Entenda a Campanha Nacional de 2017

A Campanha Nacional 2017 está focada em proteger o emprego da categoria bancária, de acordo com a Convenção Coletiva de Trabalho (CCT), válida até 2018, além de pautar a lutar contra a precarização do trabalho.

A Campanha Nacional dos Bancários de 2017 será diferente das anteriores. Isso porque, após a greve de 2016, a categoria firmou um acordo de dois anos com a Federação Nacional dos Bancos (Fenaban), que será válido até 2018. Portanto, na data base de 1º setembro, nossa Convenção Coletiva de Trabalho (CCT) foi renovada automaticamente.
No acordo assinado em 2016 já estão previstas as cláusulas econômicas para 2017, que inclui o reajuste de 1% acima da inflação do período (INPC/IBGE), válido para salários e demais verbas, como tíquetes alimentação, refeição, auxílio-creche e auxílio-babá, além da parcela fixa da PLR. Portanto, não será entregue uma nova minuta de reivindicações à Fenaban.

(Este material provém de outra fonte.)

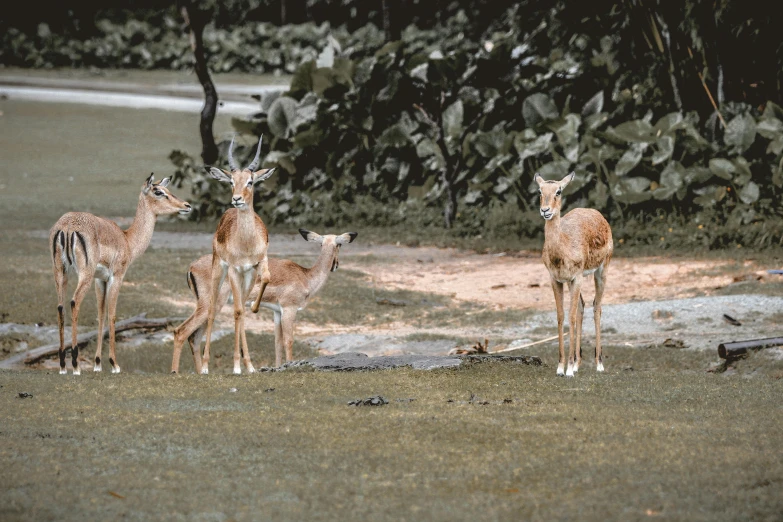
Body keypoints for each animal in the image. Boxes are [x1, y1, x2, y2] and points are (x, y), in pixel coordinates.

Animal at [49, 175, 191, 374]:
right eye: (158, 192)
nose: (187, 205)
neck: (127, 240)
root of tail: (67, 227)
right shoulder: (116, 277)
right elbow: (112, 314)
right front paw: (114, 364)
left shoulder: (100, 280)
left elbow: (100, 315)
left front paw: (98, 364)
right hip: (83, 275)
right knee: (74, 302)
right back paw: (75, 366)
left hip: (61, 272)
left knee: (60, 307)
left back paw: (62, 365)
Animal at [173, 228, 360, 370]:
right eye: (339, 244)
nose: (335, 265)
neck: (305, 276)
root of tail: (191, 267)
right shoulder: (289, 309)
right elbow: (289, 340)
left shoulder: (277, 312)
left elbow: (277, 342)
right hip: (211, 305)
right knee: (181, 331)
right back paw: (175, 372)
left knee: (194, 338)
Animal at [201, 136, 278, 372]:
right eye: (231, 181)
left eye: (250, 181)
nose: (237, 199)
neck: (246, 243)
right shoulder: (235, 270)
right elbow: (235, 311)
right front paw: (236, 366)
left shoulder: (258, 264)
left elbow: (266, 279)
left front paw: (255, 308)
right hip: (220, 270)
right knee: (213, 311)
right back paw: (205, 366)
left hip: (247, 277)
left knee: (241, 310)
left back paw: (249, 365)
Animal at [536, 173, 616, 376]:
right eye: (540, 191)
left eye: (558, 191)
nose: (545, 210)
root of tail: (596, 213)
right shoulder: (556, 279)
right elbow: (561, 316)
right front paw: (561, 367)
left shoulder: (577, 277)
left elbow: (571, 317)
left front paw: (569, 370)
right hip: (574, 282)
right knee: (582, 306)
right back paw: (579, 363)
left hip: (602, 271)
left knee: (597, 306)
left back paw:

Mas isso não significa que não haverá lutas na Campanha desse ano, pelo contrário. Mais do que nunca, bancários e bancárias devem estar mobilizados, pois com a aprovação da reforma trabalhista, que passa a vigorar em novembro, os trabalhadores e trabalhadoras terão vários direitos ameaçados.

“Temos muito a perder, como o fim do concurso público nos bancos, parcelamento das férias, redução do horário de almoço, remuneração por produtividade. Além disso, a terceirização, o trabalho temporário e o intermitente devem atingir em cheio nossa categoria, reduzindo o número de bancários. Já estamos observando um esvaziamento dos bancos com os planos de demissões imotivadas ou voluntária, e esses trabalhadores, se forem substituídos, será por meio dessas novas formas de contrato precarizados”, explica Jonas Freire, coordenador geral do Sindicato.

Por isso, a Campanha Nacional 2017 está focada na tentativa de blindar a categoria dos efeitos da reforma da reforma trabalhista, no sentido de proteger o emprego e a precarização do trabalho.

Termo de compromisso

O Comando Nacional já entregou à Fenaban um termo de compromisso contendo 21 cláusulas que tentam cercar os direitos já conquistados pelos bancários e impedir que os bancos apliquem na categoria as modificações na legislação trabalhista, que serão nefastas para todos os trabalhadores e trabalhadoras.

Mais de 40 cláusulas da Convenção Coletiva dos Bancários podem ser alteradas com a aprovação da reforma. E passa a valer também a regra do negociado sobre o legislado, ou seja, categorias poderão fechar acordos individuais ou coletivos rebaixados diante da própria legislação, o que é extremamente perigoso. Os pontos do termo de compromisso e como eles se relacionam com a mudança da legislação trabalhista você confere nesta edição especial do Correio Bancário.

Mesas temáticas continuam

Paralelo às negociações do termo de compromisso, continuarão acontecendo as mesas temáticas sobre Saúde do Trabalhador, Igualdade de Oportunidades, Segurança Bancária e Prevenção de Conflitos. “Temos várias pautas que estão nas mesas permanentes e que são importantes para a categoria. Devemos pressionar para que haja avanço nessas negociações”, diz Rita Lima, diretora do Sindicato.

Defesa dos bancos públicos

A Campanha Nacional também será momento de fortalecer a luta contra as privatizações, num cenário em que praticamente todas as estatais estão sob risco.

“O governo Temer reabriu as porteiras nacionais para o capital estrangeiro e agora quer colocar à venda o que restou das estatais brasileiras, incluindo os bancos públicos. BB, Caixa e Banestes vêm passando por reestruturações severas, com demissões, extinção de setores, redução do número de agências, aumento das metas, tudo para adequar as instituições da lógica do mercado, afastando-as de sua função social”, destaca Rita Lima.

A diretora destaca que lutar pela defesa dos bancos públicos e por todas as estatais é uma tarefa de todos. “Não podemos deixar que os bancos brasileiros sejam desmantelados e entregues ao capital privado. Os bancos públicos são importantes para a soberania nacional, para a gestão das políticas públicas e para um desenvolvimento mais igualitário desse país”.